[Saved entries]
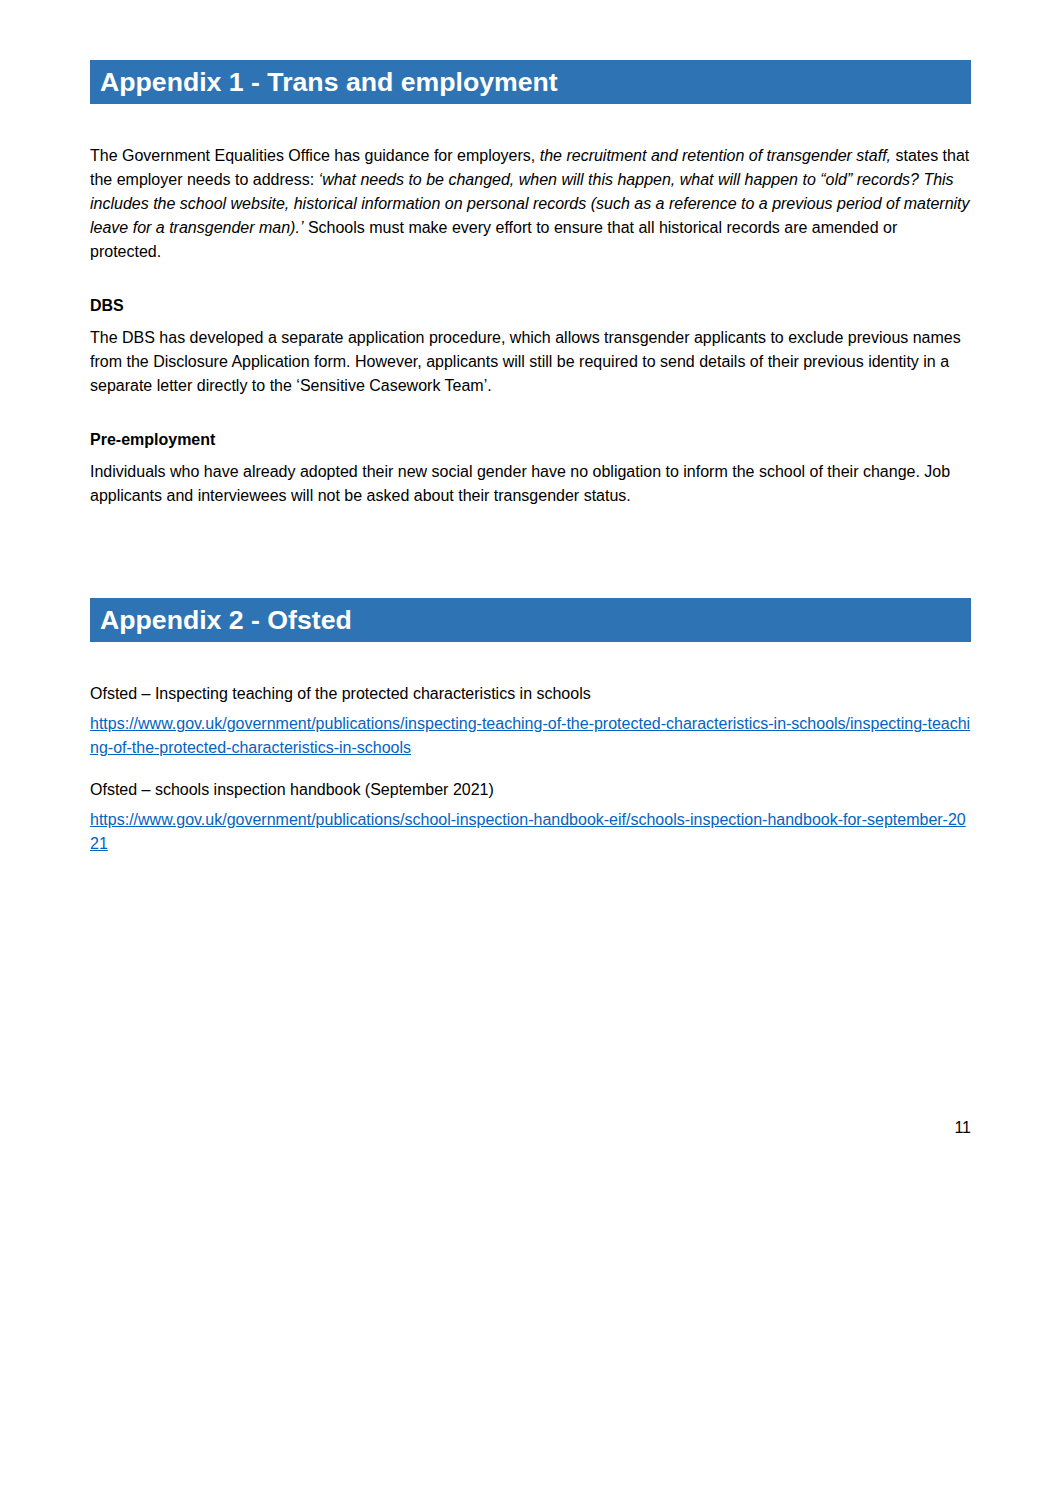Appendix 1 - Trans and employment
The Government Equalities Office has guidance for employers, the recruitment and retention of transgender staff, states that the employer needs to address: ‘what needs to be changed, when will this happen, what will happen to “old” records? This includes the school website, historical information on personal records (such as a reference to a previous period of maternity leave for a transgender man).’ Schools must make every effort to ensure that all historical records are amended or protected.
DBS
The DBS has developed a separate application procedure, which allows transgender applicants to exclude previous names from the Disclosure Application form. However, applicants will still be required to send details of their previous identity in a separate letter directly to the ‘Sensitive Casework Team’.
Pre-employment
Individuals who have already adopted their new social gender have no obligation to inform the school of their change. Job applicants and interviewees will not be asked about their transgender status.
Appendix 2 - Ofsted
Ofsted – Inspecting teaching of the protected characteristics in schools
https://www.gov.uk/government/publications/inspecting-teaching-of-the-protected-characteristics-in-schools/inspecting-teaching-of-the-protected-characteristics-in-schools
Ofsted – schools inspection handbook (September 2021)
https://www.gov.uk/government/publications/school-inspection-handbook-eif/schools-inspection-handbook-for-september-2021
11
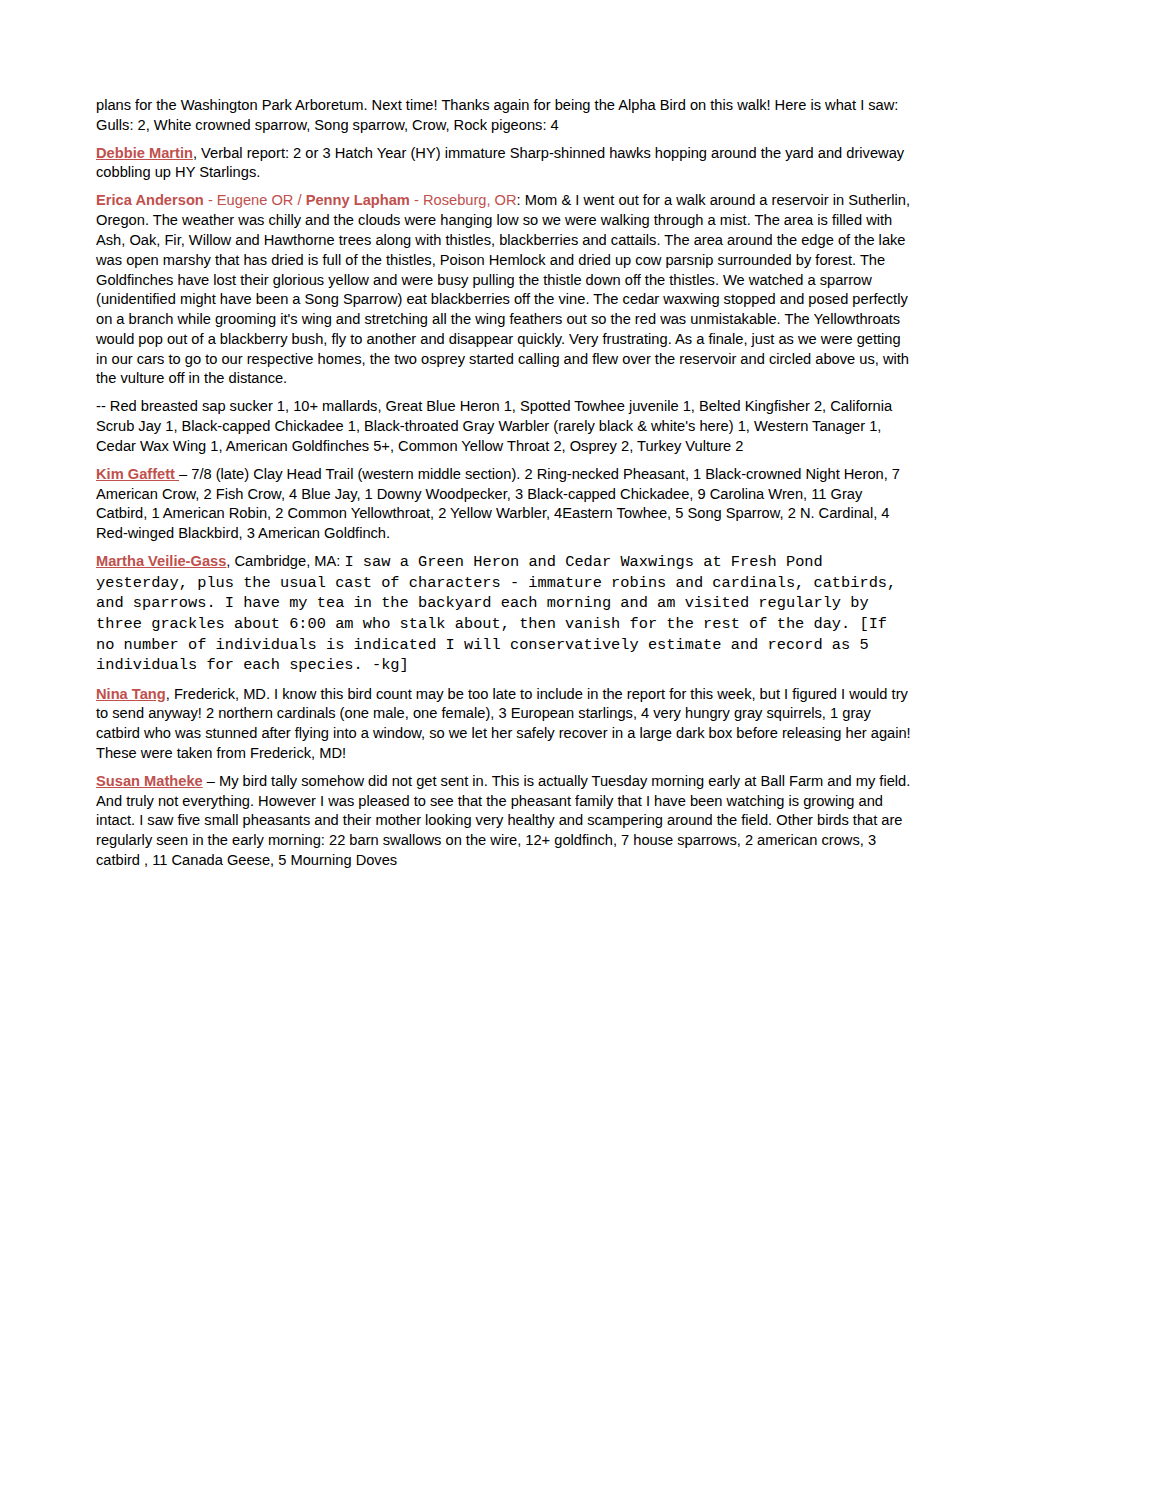plans for the Washington Park Arboretum. Next time! Thanks again for being the Alpha Bird on this walk! Here is what I saw: Gulls: 2, White crowned sparrow, Song sparrow, Crow, Rock pigeons: 4
Debbie Martin, Verbal report: 2 or 3 Hatch Year (HY) immature Sharp-shinned hawks hopping around the yard and driveway cobbling up HY Starlings.
Erica Anderson - Eugene OR / Penny Lapham - Roseburg, OR: Mom & I went out for a walk around a reservoir in Sutherlin, Oregon. The weather was chilly and the clouds were hanging low so we were walking through a mist. The area is filled with Ash, Oak, Fir, Willow and Hawthorne trees along with thistles, blackberries and cattails. The area around the edge of the lake was open marshy that has dried is full of the thistles, Poison Hemlock and dried up cow parsnip surrounded by forest. The Goldfinches have lost their glorious yellow and were busy pulling the thistle down off the thistles. We watched a sparrow (unidentified might have been a Song Sparrow) eat blackberries off the vine. The cedar waxwing stopped and posed perfectly on a branch while grooming it's wing and stretching all the wing feathers out so the red was unmistakable. The Yellowthroats would pop out of a blackberry bush, fly to another and disappear quickly. Very frustrating. As a finale, just as we were getting in our cars to go to our respective homes, the two osprey started calling and flew over the reservoir and circled above us, with the vulture off in the distance.
-- Red breasted sap sucker 1, 10+ mallards, Great Blue Heron 1, Spotted Towhee juvenile 1, Belted Kingfisher 2, California Scrub Jay 1, Black-capped Chickadee 1, Black-throated Gray Warbler (rarely black & white's here) 1, Western Tanager 1, Cedar Wax Wing 1, American Goldfinches 5+, Common Yellow Throat 2, Osprey 2, Turkey Vulture 2
Kim Gaffett – 7/8 (late) Clay Head Trail (western middle section). 2 Ring-necked Pheasant, 1 Black-crowned Night Heron, 7 American Crow, 2 Fish Crow, 4 Blue Jay, 1 Downy Woodpecker, 3 Black-capped Chickadee, 9 Carolina Wren, 11 Gray Catbird, 1 American Robin, 2 Common Yellowthroat, 2 Yellow Warbler, 4Eastern Towhee, 5 Song Sparrow, 2 N. Cardinal, 4 Red-winged Blackbird, 3 American Goldfinch.
Martha Veilie-Gass, Cambridge, MA: I saw a Green Heron and Cedar Waxwings at Fresh Pond yesterday, plus the usual cast of characters - immature robins and cardinals, catbirds, and sparrows. I have my tea in the backyard each morning and am visited regularly by three grackles about 6:00 am who stalk about, then vanish for the rest of the day. [If no number of individuals is indicated I will conservatively estimate and record as 5 individuals for each species. -kg]
Nina Tang, Frederick, MD. I know this bird count may be too late to include in the report for this week, but I figured I would try to send anyway! 2 northern cardinals (one male, one female), 3 European starlings, 4 very hungry gray squirrels, 1 gray catbird who was stunned after flying into a window, so we let her safely recover in a large dark box before releasing her again! These were taken from Frederick, MD!
Susan Matheke – My bird tally somehow did not get sent in. This is actually Tuesday morning early at Ball Farm and my field. And truly not everything. However I was pleased to see that the pheasant family that I have been watching is growing and intact. I saw five small pheasants and their mother looking very healthy and scampering around the field. Other birds that are regularly seen in the early morning: 22 barn swallows on the wire, 12+ goldfinch, 7 house sparrows, 2 american crows, 3 catbird , 11 Canada Geese, 5 Mourning Doves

(What you need to do): Check the data above and report how many lines include the word "publications", using a bare number.

(Answer to this task): 2